Agassiz, when I saw him last, had read but a part of it. He says it is poor—very poor!! (entre nous). The fact [is] he is very much annoyed by it, ... and I do not wonder at it. To bring all ideal systems within the domain of science, and give good physical or natural explanations of all his capital points, is as bad as to have Forbes take the glacier materials ... and give scientific explanation of all the phenomena.

Tell Darwin all this. I will write to him when I get a chance. As I have promised, he and you shall have fair-play here.... I must myself write a review[188] of Darwin's book for Silliman's Journal (the more so that I suspect Agassiz means to come out upon it) for the next (March) number, and I am now setting about it (when I ought to be every moment working the Expl[oring] Expedition Compositæ, which I know far more about). And really it is no easy job as you may well imagine.

I doubt if I shall please you altogether. I know I shall not please Agassiz at all. I hear another reprint is in the Press, and the book will excite much attention here, and some controversy....

C. D. to Asa Gray. Down, January 28th [1860].

My dear Gray,—Hooker has forwarded to me your letter to him; and I cannot express how deeply it has gratified me. To receive the approval of a man whom one has long sincerely respected, and whose judgment and knowledge are most universally admitted, is the highest reward an author can possibly wish for; and I thank you heartily for your most kind expressions.

I have been absent from home for a few days, and so could not earlier answer your letter to me of the 10th of January. You have been extremely kind to take so much trouble and interest about the edition. It has been a mistake of my publisher not thinking of sending over the sheets. I had entirely and utterly forgotten your offer of receiving the sheets as printed off. But I must not blame my publisher, for had I remembered your most kind offer I feel pretty sure I should not have taken advantage of it; for I never dreamed of my book being so successful with general readers: I believe I should have laughed at the idea of sending the sheets to America.[189]

After much consideration, and on the strong advice of Lyell and others, I have resolved to leave the present book as it is (excepting correcting errors, or here and there inserting short sentences), and to use all my strength, which is but little, to bring out the first part (forming a separate volume, with index, &c.) of the three volumes which will make my bigger work; so that I am very unwilling to take up time in making corrections for an American edition. I enclose a list of a few corrections in the second reprint, which you will have received by this time complete, and I could send four or five corrections or additions of equally small importance, or rather of equal brevity. I also intend to write a short preface with a brief history of the subject. These I will set about, as they must some day be done, and I will send them to you in a short time—the few corrections first, and the preface afterwards, unless I hear that you have given up all idea of a separate edition. You will then be able to judge whether it is worth having the new edition with your review prefixed. Whatever be the nature of your review, I assure you I should feel it a great honour to have my book thus preceded....

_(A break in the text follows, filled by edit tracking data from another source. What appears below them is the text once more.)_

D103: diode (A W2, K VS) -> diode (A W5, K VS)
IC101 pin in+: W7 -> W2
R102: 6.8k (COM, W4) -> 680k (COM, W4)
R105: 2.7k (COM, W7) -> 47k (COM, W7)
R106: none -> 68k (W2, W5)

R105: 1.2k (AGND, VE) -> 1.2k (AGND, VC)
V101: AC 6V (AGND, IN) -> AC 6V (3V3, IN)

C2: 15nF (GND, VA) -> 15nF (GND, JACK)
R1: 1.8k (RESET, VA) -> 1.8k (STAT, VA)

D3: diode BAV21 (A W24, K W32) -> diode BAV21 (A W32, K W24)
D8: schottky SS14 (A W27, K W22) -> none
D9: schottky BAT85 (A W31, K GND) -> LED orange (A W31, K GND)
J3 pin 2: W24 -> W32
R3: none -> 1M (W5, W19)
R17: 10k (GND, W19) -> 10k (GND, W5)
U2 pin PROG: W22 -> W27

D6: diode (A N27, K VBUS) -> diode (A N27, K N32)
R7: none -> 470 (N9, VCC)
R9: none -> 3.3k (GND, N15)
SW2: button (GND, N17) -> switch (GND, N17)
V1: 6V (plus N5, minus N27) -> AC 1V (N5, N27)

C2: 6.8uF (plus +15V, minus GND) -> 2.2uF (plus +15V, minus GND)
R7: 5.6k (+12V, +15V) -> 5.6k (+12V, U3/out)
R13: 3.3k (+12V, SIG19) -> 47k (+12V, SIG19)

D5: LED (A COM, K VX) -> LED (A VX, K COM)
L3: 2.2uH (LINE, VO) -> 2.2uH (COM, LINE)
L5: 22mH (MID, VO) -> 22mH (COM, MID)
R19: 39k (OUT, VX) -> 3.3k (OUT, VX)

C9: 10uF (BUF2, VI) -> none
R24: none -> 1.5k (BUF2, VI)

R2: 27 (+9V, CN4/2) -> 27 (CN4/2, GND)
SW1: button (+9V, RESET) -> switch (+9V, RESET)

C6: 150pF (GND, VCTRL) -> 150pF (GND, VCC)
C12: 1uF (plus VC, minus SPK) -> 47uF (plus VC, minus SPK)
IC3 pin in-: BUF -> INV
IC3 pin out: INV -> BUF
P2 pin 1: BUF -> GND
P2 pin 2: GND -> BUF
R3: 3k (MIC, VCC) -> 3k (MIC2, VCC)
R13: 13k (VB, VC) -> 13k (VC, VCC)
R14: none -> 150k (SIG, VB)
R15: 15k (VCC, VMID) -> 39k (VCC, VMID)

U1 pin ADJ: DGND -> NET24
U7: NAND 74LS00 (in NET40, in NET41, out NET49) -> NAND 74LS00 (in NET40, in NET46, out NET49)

C. D. to C. Lyell. Down [February 15th, 1860].

... I am perfectly convinced (having read it this morning) that the review in the Annals[190] is by Wollaston; no one else in the world would have used so many parentheses. I have written to him, and told him that the "pestilent" fellow thanks him for his kind manner of speaking about him. I have also told him that he would be pleased to hear that the Bishop of Oxford says it is the most unphilosophical[191] work he ever read. The review seems to me clever, and only misinterprets me in a few places. Like all hostile men, he passes over the explanation given of Classification, Morphology, Embryology, and Rudimentary Organs, &c. I read Wallace's paper in MS.,[192] and thought it admirably good; he does not know that he has been anticipated about the depth of intervening sea determining distribution.... The most curious point in the paper seems to me that about the African character of the Celebes productions, but I should require further confirmation....

Henslow is staying here; I have had some talk with him; he is in much the same state as Bunbury,[193] and will go a very little way with us, but brings up no real argument against going further. He also shudders at the eye! It is really curious (and perhaps is an argument in our favour) how differently different opposers view the subject. Henslow used to rest his opposition on the imperfection of the Geological Record, but he now thinks nothing of this, and says I have got well out of it; I wish I could quite agree with him. Baden Powell says he never read anything so conclusive as my statement about the eye!! A stranger writes to me about sexual selection, and regrets that I boggle about such a trifle as the brush of hair on the male turkey, and so on. As L. Jenyns has a really philosophical mind, and as you say you like to see everything, I send an old letter of his. In a later letter to Henslow, which I have seen, he is more candid than any opposer I have heard of, for he says, though he cannot go so far as I do, yet he can give no good reason why he should not. It is funny how each man draws his own imaginary line at which to halt. It reminds me so vividly [of] what I was told[194] about you when I first commenced geology—to believe a little, but on no account to believe all.